2) Menu costs -- this refers to the costs of changing posted prices -- not just on restaurant menus, of course.

3) Distortion of relative prices -- this problem is related to menu costs. As firms continuously need to adjust prices (and as consumers continuously need to learn new prices), the adjustments inevitably lead to changes in relative prices that could lead to misallocation of resources.

4) Tax distortions -- the simplest example is "bracket creep". If we set income tax rates based on income levels (as we do in the U.S. and in many other nations), inflation will cause all income levels to "creep" into higher marginal tax rate brackets. This can happen with any tax based on progressive marginal rates.

5) Arbitrary redistribution of wealth -- unexpected inflation changes the costs and benefits of any fixed contract, especially those of long-term duration. The simplest example is the distribution between lenders and borrowers, but any fixed contract with obligations could suffer the same type of redistribution.
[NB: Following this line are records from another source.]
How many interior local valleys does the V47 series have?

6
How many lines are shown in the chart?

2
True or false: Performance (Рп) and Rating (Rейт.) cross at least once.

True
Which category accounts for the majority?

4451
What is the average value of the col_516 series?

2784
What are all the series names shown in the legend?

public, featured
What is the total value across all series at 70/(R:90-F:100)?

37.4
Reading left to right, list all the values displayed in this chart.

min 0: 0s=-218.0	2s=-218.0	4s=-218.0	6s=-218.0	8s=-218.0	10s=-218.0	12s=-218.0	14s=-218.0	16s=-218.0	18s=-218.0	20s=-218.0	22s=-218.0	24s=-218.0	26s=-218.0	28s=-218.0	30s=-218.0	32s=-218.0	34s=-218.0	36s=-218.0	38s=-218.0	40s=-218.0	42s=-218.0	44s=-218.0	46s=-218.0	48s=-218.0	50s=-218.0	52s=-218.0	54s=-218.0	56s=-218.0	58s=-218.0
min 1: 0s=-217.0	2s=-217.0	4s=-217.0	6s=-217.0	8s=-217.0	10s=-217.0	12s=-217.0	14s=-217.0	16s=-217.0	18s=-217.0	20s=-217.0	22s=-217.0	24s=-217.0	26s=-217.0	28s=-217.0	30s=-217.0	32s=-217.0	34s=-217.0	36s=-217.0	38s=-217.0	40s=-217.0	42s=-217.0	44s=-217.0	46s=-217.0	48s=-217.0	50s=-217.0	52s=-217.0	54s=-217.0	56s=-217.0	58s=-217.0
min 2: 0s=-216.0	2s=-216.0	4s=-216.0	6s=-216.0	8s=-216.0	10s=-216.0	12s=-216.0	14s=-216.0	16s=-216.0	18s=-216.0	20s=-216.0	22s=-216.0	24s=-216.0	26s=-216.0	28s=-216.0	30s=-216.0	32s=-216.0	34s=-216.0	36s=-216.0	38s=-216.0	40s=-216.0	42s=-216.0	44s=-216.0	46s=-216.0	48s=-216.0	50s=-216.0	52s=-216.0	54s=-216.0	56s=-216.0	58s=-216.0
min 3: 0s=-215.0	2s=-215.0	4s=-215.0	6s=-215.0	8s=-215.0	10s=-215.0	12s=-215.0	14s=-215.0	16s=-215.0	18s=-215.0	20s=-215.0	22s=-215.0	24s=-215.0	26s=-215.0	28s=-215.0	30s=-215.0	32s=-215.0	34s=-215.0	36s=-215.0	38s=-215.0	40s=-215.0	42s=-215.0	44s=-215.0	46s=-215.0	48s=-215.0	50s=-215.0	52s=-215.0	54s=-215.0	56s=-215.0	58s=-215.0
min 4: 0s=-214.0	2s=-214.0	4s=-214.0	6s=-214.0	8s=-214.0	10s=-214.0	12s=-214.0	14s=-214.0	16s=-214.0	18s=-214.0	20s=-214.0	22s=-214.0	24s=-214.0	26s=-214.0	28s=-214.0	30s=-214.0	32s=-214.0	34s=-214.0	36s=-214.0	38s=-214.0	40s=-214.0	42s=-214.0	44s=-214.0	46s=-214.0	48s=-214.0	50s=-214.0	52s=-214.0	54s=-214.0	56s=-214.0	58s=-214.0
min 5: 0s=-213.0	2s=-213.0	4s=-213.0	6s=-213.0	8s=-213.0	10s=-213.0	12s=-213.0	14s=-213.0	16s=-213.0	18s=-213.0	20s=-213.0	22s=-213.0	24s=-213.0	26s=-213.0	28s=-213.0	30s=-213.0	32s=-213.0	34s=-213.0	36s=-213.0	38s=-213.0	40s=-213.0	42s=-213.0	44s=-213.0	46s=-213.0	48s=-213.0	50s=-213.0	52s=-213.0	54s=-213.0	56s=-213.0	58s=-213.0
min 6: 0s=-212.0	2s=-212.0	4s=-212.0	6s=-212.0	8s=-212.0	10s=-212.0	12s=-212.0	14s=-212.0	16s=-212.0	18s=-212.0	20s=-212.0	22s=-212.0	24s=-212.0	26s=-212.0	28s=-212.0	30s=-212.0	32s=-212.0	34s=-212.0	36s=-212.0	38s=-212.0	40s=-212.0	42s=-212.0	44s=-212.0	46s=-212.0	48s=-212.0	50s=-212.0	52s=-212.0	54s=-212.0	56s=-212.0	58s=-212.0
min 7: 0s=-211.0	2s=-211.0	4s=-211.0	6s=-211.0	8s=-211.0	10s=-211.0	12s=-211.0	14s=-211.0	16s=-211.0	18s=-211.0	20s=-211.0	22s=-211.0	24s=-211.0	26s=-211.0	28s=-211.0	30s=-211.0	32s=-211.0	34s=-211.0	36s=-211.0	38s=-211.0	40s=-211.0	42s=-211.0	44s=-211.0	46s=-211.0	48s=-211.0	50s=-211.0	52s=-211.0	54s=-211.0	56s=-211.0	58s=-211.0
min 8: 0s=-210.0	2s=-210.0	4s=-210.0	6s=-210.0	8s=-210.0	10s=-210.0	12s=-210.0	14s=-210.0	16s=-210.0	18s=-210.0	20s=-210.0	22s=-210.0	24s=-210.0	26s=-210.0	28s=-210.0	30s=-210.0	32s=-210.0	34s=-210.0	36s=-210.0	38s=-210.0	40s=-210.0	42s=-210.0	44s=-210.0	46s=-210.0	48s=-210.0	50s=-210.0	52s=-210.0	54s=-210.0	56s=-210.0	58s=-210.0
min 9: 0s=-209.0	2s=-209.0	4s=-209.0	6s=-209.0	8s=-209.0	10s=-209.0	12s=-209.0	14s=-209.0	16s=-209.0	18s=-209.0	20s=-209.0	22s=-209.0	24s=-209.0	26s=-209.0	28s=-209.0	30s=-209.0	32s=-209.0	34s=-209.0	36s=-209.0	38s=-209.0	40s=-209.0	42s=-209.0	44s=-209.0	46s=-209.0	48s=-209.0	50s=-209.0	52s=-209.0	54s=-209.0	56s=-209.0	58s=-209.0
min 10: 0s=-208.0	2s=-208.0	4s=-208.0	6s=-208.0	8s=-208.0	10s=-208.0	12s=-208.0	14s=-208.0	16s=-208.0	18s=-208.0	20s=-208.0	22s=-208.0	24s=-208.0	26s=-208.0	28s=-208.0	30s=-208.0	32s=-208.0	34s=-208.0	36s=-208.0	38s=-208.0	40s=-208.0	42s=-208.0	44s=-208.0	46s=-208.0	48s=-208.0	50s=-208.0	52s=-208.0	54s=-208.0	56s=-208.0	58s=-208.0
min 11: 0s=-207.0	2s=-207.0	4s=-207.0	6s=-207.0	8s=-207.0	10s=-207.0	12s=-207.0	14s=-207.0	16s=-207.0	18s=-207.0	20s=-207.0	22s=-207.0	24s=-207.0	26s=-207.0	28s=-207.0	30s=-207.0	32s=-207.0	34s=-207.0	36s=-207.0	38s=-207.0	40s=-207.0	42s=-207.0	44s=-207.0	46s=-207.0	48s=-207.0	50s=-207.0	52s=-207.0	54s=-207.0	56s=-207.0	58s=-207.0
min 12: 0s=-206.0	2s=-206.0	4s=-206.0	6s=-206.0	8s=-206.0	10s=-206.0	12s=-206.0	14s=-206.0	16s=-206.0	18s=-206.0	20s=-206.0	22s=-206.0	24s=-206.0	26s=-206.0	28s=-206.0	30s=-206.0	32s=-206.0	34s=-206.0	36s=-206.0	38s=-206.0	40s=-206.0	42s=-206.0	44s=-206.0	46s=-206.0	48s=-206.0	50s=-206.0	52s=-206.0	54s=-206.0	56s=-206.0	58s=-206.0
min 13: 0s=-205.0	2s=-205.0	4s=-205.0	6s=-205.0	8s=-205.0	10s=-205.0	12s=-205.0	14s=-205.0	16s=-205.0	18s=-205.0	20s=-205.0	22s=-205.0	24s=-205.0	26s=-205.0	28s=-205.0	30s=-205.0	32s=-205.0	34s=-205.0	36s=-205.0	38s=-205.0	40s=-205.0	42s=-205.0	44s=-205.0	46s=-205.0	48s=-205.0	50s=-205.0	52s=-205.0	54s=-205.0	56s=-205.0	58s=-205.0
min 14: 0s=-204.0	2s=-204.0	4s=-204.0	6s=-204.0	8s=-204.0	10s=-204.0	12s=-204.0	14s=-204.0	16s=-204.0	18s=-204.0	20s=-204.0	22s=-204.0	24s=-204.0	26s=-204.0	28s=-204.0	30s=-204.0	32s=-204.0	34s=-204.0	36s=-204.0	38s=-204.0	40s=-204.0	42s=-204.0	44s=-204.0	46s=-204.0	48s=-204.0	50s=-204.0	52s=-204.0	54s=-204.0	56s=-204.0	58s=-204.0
In the case of a fixed-rate loan, the borrower benefits (and the lender suffers) from an unexpected increase in inflation, because the repayment has a lower value than expected.

It is worth noting that significant deflation has very similar problems. Generally, low and stable inflation minimizes these costs and accommodates economic growth. The real problems come from instability (lack of predictability).